Exact reproduction required: print each line of the material below.
= = = =
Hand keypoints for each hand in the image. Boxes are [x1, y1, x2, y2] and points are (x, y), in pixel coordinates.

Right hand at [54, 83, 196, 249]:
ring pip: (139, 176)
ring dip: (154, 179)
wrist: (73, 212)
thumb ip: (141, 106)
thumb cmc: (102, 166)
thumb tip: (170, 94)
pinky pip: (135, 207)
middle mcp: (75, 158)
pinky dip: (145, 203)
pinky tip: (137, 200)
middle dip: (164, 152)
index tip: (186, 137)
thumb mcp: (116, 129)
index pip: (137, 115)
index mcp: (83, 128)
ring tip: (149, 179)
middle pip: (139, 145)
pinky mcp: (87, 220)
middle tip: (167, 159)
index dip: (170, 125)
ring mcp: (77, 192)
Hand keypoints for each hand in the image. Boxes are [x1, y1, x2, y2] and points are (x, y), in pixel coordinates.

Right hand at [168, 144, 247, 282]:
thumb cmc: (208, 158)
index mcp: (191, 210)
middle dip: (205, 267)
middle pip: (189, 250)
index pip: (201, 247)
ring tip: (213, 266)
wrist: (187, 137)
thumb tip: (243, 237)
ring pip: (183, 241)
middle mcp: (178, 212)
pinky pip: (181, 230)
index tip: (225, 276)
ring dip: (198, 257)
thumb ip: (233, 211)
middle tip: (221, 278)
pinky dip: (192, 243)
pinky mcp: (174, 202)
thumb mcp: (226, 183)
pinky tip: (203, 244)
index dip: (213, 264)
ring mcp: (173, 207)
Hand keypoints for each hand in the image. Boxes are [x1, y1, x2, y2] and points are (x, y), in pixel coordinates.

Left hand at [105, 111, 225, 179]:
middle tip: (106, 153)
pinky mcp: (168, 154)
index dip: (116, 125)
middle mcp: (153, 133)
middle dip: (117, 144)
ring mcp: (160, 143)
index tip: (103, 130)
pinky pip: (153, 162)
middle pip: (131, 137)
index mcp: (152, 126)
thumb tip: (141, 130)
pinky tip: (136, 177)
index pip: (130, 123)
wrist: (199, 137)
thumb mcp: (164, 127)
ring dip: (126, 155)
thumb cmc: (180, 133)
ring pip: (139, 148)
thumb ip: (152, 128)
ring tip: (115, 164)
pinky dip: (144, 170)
= = = =
> **TASK ANSWER**
Hand keypoints for each hand in the image. Boxes are [x1, y1, x2, y2] and points are (x, y), in pixel coordinates.

Right hand at [54, 83, 196, 249]:
ring pip: (139, 176)
ring dip: (154, 179)
wrist: (73, 212)
thumb ip: (141, 106)
thumb cmc: (102, 166)
thumb tip: (170, 94)
pinky pip: (135, 207)
middle mcp: (75, 158)
pinky dip: (145, 203)
pinky tip: (137, 200)
middle dip: (164, 152)
index tip: (186, 137)
thumb mcp: (116, 129)
index pip: (137, 115)
index mcp: (83, 128)
ring tip: (149, 179)
middle pip: (139, 145)
pinky mcp: (87, 220)
middle tip: (167, 159)
index dip: (170, 125)
ring mcp: (77, 192)
Hand keypoints for each hand in the image. Boxes are [x1, y1, x2, y2] and points are (x, y), in pixel coordinates.

Right hand at [168, 144, 247, 282]:
thumb cmc: (208, 158)
index mcp: (191, 210)
middle dip: (205, 267)
middle pip: (189, 250)
index pip: (201, 247)
ring tip: (213, 266)
wrist: (187, 137)
thumb tip: (243, 237)
ring pip: (183, 241)
middle mcp: (178, 212)
pinky pip: (181, 230)
index tip: (225, 276)
ring dip: (198, 257)
thumb ip: (233, 211)
middle tip: (221, 278)
pinky dip: (192, 243)
pinky mcp: (174, 202)
thumb mcp: (226, 183)
pinky tip: (203, 244)
index dip: (213, 264)
ring mcp: (173, 207)
Hand keypoints for each hand in the image. Boxes are [x1, y1, x2, y2] and points are (x, y), in pixel coordinates.

Left hand at [105, 111, 225, 179]:
middle tip: (106, 153)
pinky mcp: (168, 154)
index dip: (116, 125)
middle mcp: (153, 133)
middle dip: (117, 144)
ring mcp: (160, 143)
index tip: (103, 130)
pinky pip: (153, 162)
middle pip: (131, 137)
index mcp: (152, 126)
thumb tip: (141, 130)
pinky tip: (136, 177)
index pip: (130, 123)
wrist: (199, 137)
thumb mcp: (164, 127)
ring dip: (126, 155)
thumb cmc: (180, 133)
ring pip: (139, 148)
thumb ip: (152, 128)
ring tip: (115, 164)
pinky dip: (144, 170)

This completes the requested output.